TRECHO DO DOCUMENTO:
· · ·

Não é algo de hoje, nem decorrente dos últimos acontecimentos e movimentos ou problemas sociais que parecem se intensificar a cada dia, mas certamente pode ser algo que emerge com maior intensidade nesses momentos.
Muita gente talvez ainda não saiba o que fazer ou sinta que não está fazendo nada, mas isso não é verdade.
Hoje o texto "Guia da Resistência Pacífica" indicado para uma tradução me tocou particularmente, pois nele a autora enumera 8 possíveis ações políticas pacíficas no contexto da vitória de Trump nos Estados Unidos, a saber:
1. Protestos pacíficos.
2. Exigir atitudes entrando em contato direto com os representantes que elegeu. 
3. Organizar protestos e mobilizar seus contatos e amigos.
4. Apoiar organizações e instituições de caridade. 
5. Apoiar um jornal ou mídia confiável. 
6. Escolher suas batalhas ao invés perder energia em discussões de facebook ou de reuniões familiares. 
7. Cuidar de si mesmo. 
8. Inspirar-se no passado, com exemplos como os de Gandhi, Luther King, Mandela.
Realmente são excelentes recomendações, com a ressalva, é claro, das possibilidades que o momento exige diante do isolamento social.
Entendo que ao compartilhar essa visão, também estou mobilizando vocês, meus amigos, contatos e eventuais leitores desconhecidos. 
E para além disso tudo, acredito que podemos fazer ainda muito mais, individual e coletivamente.
Quem acompanhou a última reflexão aqui sabe que cada gesto e atitude nossa importa, contudo pensei que poderia exemplificar mais ações que podemos ter hoje, mesmo para quem está em isolamento dentro de casa. E para isso pensei em aproveitar a estrutura da grande lição que fundamenta todo o caminho budista que em resumo diz: 


Assim, seguem algumas possibilidades em cada um desses aspectos.

1. Evitar negatividade.
- Combater fake news. Como?
Conferir os links que nos enviam antes de encaminhar.

· · ·

MATERIAL LISTADO:
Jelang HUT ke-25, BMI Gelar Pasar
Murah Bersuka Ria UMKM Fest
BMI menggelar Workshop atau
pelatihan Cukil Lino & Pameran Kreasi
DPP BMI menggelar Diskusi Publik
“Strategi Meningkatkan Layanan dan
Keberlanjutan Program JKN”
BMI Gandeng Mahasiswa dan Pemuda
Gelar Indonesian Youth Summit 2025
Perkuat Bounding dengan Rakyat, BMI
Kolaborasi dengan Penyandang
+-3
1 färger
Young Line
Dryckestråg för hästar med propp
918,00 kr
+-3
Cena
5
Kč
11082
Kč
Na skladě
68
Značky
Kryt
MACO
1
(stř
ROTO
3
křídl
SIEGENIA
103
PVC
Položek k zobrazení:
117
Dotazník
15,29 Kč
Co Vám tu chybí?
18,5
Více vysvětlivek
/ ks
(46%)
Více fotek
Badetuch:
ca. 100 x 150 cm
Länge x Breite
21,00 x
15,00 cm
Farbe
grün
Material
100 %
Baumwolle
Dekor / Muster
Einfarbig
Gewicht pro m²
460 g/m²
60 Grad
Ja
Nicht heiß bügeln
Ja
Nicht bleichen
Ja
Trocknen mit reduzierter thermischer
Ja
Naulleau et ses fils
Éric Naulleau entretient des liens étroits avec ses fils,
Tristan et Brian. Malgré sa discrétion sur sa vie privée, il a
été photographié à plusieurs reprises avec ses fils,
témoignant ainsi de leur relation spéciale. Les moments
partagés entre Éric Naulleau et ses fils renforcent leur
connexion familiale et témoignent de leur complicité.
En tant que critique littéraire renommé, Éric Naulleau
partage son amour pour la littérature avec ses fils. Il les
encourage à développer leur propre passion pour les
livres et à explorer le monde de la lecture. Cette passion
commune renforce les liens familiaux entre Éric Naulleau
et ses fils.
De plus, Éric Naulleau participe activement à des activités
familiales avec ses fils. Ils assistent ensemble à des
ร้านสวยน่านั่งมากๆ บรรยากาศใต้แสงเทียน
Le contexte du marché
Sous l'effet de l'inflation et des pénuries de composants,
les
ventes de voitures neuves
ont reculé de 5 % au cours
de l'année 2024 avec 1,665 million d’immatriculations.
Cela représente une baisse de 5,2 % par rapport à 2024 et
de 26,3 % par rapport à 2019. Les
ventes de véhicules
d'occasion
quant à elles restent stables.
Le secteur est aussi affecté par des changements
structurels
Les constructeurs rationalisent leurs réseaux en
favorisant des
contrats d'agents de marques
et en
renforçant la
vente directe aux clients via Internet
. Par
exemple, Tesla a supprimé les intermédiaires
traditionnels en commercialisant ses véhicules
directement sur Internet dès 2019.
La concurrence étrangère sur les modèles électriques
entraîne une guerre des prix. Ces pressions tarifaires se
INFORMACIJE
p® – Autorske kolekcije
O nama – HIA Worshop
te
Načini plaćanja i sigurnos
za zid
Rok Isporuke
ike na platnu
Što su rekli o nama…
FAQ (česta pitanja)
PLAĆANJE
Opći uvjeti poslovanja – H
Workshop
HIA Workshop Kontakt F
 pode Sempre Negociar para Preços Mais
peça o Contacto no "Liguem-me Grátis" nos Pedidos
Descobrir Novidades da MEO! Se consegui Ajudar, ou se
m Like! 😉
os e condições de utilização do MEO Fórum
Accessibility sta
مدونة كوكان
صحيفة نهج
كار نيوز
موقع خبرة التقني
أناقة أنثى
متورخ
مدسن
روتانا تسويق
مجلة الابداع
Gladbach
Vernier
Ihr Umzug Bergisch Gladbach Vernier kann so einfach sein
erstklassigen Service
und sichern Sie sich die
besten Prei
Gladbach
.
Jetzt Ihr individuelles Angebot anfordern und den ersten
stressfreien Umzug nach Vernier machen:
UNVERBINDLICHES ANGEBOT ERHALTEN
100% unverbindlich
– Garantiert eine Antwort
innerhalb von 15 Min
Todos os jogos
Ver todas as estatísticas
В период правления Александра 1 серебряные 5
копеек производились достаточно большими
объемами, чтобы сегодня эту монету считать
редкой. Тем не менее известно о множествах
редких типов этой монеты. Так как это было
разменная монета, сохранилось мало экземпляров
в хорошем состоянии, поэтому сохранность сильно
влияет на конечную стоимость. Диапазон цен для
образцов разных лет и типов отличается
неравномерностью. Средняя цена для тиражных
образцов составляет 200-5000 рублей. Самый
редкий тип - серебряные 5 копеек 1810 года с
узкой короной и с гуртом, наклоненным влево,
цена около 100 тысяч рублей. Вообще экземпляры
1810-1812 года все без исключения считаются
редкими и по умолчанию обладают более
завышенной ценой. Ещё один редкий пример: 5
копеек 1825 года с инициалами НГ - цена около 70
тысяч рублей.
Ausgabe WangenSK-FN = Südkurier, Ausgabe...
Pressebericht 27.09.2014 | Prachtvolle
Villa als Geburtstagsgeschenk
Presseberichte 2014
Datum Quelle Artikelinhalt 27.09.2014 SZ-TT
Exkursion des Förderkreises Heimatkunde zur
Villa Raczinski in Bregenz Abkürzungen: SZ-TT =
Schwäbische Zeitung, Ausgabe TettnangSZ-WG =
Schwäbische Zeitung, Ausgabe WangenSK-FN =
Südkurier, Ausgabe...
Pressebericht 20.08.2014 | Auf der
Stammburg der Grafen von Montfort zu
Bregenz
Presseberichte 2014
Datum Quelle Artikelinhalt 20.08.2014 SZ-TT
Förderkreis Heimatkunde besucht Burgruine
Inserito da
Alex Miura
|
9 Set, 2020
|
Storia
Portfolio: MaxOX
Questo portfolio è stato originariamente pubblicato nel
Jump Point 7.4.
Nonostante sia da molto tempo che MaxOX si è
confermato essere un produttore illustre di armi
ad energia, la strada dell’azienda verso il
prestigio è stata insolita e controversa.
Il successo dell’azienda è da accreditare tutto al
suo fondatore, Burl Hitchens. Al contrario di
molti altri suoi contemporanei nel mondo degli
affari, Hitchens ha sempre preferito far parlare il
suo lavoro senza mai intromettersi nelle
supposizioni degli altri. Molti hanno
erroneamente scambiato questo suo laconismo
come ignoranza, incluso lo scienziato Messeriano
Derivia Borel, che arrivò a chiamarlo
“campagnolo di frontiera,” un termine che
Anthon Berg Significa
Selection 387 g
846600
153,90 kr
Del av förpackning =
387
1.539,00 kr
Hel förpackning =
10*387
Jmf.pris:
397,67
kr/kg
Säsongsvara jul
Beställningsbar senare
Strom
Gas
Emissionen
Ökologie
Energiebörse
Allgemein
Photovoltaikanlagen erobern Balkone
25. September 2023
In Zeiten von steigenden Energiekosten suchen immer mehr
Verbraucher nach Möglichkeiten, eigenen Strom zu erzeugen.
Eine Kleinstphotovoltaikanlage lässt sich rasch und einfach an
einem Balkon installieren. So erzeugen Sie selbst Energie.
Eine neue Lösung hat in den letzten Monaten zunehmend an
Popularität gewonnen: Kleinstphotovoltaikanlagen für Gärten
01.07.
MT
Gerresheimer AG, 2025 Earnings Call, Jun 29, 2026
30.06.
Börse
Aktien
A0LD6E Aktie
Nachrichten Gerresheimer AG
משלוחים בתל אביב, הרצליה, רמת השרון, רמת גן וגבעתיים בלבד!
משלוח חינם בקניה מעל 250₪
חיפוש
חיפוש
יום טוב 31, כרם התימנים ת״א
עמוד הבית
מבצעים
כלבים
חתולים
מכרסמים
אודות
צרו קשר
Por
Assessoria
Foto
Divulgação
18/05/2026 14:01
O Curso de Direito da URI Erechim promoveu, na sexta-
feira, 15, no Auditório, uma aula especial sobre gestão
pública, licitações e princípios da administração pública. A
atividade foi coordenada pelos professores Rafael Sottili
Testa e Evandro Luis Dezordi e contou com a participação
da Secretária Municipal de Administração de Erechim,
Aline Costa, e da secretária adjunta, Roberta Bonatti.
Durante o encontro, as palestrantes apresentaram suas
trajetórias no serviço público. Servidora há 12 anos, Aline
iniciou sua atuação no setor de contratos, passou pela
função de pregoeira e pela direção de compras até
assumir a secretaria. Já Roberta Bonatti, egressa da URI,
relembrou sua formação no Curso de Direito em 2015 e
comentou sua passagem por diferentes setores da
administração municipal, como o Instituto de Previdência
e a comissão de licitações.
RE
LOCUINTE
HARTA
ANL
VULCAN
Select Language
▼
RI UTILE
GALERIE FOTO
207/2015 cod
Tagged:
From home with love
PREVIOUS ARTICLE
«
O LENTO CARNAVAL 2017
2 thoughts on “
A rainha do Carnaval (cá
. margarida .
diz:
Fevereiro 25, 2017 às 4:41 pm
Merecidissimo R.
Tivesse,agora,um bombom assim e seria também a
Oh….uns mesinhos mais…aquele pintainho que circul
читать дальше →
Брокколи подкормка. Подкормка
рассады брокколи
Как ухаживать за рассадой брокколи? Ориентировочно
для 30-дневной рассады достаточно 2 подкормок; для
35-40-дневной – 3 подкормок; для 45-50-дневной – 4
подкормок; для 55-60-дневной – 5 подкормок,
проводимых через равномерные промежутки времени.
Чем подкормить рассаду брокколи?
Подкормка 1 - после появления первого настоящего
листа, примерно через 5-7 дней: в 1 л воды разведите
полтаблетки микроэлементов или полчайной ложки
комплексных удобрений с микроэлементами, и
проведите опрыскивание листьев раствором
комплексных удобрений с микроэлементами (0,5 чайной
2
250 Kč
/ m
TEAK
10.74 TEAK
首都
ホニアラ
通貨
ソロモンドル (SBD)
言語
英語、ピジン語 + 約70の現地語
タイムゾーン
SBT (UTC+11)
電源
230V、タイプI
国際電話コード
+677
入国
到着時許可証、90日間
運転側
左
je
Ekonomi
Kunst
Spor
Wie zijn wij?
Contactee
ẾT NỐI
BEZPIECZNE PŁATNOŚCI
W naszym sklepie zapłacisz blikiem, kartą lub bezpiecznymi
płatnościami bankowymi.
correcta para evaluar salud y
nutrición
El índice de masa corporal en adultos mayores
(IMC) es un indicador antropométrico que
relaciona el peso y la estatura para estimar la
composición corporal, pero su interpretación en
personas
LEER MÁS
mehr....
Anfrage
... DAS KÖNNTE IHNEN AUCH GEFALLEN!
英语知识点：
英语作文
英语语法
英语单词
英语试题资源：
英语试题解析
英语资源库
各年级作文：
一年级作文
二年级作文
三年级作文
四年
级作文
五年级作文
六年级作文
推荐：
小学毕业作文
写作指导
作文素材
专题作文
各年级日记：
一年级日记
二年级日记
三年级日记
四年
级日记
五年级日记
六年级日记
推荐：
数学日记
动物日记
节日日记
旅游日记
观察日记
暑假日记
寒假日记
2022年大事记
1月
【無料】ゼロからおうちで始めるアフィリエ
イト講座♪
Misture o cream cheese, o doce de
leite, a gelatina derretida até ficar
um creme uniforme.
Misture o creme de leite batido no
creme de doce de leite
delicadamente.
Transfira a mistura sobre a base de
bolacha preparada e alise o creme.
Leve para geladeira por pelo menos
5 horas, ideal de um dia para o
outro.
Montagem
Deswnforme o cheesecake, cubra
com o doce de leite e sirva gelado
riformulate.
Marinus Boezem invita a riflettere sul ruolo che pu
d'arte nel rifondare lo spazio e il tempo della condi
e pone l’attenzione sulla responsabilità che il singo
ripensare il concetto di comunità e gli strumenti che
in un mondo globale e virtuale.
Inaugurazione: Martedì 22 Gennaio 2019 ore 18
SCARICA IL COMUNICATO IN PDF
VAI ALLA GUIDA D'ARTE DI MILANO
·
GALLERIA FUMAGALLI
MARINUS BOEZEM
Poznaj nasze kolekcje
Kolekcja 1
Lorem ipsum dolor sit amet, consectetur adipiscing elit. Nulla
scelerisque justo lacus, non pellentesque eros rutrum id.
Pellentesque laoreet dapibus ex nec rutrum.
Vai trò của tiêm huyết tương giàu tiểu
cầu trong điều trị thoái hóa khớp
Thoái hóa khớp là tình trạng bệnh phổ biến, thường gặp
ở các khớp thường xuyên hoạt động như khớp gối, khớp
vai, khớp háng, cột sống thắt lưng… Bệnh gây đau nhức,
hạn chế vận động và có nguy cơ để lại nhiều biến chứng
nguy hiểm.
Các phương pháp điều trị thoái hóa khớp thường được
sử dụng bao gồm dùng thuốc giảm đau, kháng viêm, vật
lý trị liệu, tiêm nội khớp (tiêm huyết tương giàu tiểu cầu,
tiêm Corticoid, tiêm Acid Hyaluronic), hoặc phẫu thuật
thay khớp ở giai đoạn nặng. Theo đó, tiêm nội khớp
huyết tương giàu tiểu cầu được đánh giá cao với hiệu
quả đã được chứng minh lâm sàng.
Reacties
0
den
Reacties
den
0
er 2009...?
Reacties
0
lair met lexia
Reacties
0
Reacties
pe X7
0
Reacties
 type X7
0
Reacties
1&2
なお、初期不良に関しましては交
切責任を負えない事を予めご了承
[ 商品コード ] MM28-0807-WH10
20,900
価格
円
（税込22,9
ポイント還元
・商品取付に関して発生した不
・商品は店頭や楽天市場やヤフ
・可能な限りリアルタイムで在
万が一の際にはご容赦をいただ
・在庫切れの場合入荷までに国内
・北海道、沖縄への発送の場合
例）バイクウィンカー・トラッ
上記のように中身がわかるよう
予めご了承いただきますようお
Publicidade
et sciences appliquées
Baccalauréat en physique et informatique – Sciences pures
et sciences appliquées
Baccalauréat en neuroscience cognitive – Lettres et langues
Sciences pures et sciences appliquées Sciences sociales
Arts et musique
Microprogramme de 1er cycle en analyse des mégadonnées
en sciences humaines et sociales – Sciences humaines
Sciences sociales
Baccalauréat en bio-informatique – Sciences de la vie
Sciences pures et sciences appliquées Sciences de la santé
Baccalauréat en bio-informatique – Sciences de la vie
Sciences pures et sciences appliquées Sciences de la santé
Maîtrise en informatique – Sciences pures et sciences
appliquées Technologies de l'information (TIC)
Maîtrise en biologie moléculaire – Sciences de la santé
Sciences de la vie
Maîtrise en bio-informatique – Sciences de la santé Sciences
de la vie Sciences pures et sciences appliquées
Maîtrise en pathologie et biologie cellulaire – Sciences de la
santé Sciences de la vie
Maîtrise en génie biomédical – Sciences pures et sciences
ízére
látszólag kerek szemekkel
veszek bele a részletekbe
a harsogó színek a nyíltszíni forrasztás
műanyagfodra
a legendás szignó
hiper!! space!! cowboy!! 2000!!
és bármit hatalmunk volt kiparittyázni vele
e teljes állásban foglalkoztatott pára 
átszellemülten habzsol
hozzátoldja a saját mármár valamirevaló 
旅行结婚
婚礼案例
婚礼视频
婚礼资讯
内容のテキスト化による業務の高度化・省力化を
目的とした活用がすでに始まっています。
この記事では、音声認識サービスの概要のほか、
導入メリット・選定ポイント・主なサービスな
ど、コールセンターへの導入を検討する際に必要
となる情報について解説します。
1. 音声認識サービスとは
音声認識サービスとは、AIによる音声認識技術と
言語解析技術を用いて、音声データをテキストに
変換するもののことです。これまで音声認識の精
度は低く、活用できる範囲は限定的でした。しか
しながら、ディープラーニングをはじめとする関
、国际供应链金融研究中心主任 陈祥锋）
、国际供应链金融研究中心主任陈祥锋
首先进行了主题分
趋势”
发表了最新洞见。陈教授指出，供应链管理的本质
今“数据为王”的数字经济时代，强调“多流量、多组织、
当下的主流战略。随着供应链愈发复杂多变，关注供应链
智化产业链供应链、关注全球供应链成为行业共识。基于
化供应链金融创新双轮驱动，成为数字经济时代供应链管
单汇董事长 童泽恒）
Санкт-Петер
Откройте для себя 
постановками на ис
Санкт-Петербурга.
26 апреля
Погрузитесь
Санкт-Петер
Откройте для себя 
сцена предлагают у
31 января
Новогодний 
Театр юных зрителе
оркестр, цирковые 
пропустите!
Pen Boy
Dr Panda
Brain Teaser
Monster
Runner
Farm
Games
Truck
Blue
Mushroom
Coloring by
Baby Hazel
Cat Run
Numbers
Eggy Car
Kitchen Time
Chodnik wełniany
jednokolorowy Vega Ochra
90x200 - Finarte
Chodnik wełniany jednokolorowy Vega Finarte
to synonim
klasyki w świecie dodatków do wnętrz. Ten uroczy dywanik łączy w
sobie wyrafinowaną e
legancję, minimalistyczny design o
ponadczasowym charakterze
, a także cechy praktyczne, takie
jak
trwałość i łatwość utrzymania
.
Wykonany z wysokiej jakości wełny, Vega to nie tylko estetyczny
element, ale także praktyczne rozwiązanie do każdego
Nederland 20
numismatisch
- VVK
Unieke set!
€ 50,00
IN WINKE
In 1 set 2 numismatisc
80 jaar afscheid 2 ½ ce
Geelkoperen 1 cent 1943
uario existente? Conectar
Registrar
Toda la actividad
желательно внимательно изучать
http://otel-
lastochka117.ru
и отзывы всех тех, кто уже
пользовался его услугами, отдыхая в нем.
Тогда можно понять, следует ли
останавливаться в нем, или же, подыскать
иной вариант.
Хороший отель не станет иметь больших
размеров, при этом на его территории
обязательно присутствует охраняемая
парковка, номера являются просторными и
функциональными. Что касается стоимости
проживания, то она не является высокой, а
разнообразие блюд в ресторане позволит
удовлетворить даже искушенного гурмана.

· · ·

TAREFAS OBRIGATÓRIAS:
**a)** Segundo o trecho do documento, quais personagens do passado servem de exemplo de inspiração?
**b)** Dê continuidade ao trecho do documento sobre ações políticas pacíficas, começando logo após a última frase apresentada.

RESPOSTAS:
**a)** Gandhi, Luther King e Mandela.

**b)**
Ler e se informar sobre o que foi enviado, sem ler apenas o título do link.
- Filtrar informações. Informação demais satura e perde o sentido e o valor para quem a recebe.
- Não disseminar medo, ansiedade e desespero com informações incompletas, incorretas, ou que trazem apenas problemas sem qualquer propostas de intervenção e solução.
- Não apoiar causas, pessoas e empresas que geram negatividade, que não se importam com a vida. Aqui incluiria a renúncia consciente de produtos, marcas, atividades, serviços e formas de consumo que geram degradação ambiental, social e humana.

2. Gerar positividade.
- Sustentar formas de vida e de produção em que você acredita.
- Valorizar o produtor local e artesanal.
- Preferir, apoiar e divulgar, ações e iniciativas que demonstram preocupação e cuidados com o ser e o viver.
- Participar de uma rede de apoio.
- Auxiliar economicamente alguém ou uma causa que precisa de você.
- Honrar tanto quanto possível com os compromissos assumidos com as pessoas e serviços que contratou.
- Compartilhar informações úteis e textos com conteúdo que podem ajudar as pessoas a formarem suas opiniões de forma emancipadora.
- Apoiar causas sociais, conforme sua condição. Quem pode efetivamente agir com trabalho voluntário, faça. Quem pode ajudar com financiamento, ótimo. Mas mesmo se não puder com nenhum dos dois, ainda é possível divulgar e apoiar boas iniciativas em suas redes de contato. Talvez como eu, mesmo quem não gosta de compartilhar muita coisa nas redes sociais pode curtir, comentar, e incentivar os trabalhos que cuidam da vida. E mesmo quem usa pouco a internet para isso ainda pode eventualmente fazer um pouco de cada uma dessas ações, quando for possível.
- Cuidar dos amigos e pessoas próximas. Eles estão bem? Precisam de ajuda? O simples ato de lembrá-los que alguém se importa com eles pode ser transformador!
- Compartilhar bons exemplos, ações inspiradoras e positivas.

3. Dirigir a própria mente.
- Meditar e gerar liberdade diante dos impulsos.
- Preservar sua saúde mental.
- Cuidar de si para poder cuidar dos outros.

Em suma, acho que tudo isso visa apenas tentar fazer parte da solução e não do problema.
Claro que muitas outras ações podem ser pensadas e incluídas, além disso não é uma receita ou lista definitiva para ninguém. Cada um pode e deve adaptar as sugestões conforme sua realidade e possibilidade. Quem sabe essa estrutura também pode ajudá-los a vislumbrar e/ou desenvolver e aprofundar suas habilidades a partir desses referenciais?
Talvez ainda mais importante que ‘o quê’ exatamente cada um vai fazer, seja a motivação e a dedicação que vamos empregar no sentido do que acreditamos.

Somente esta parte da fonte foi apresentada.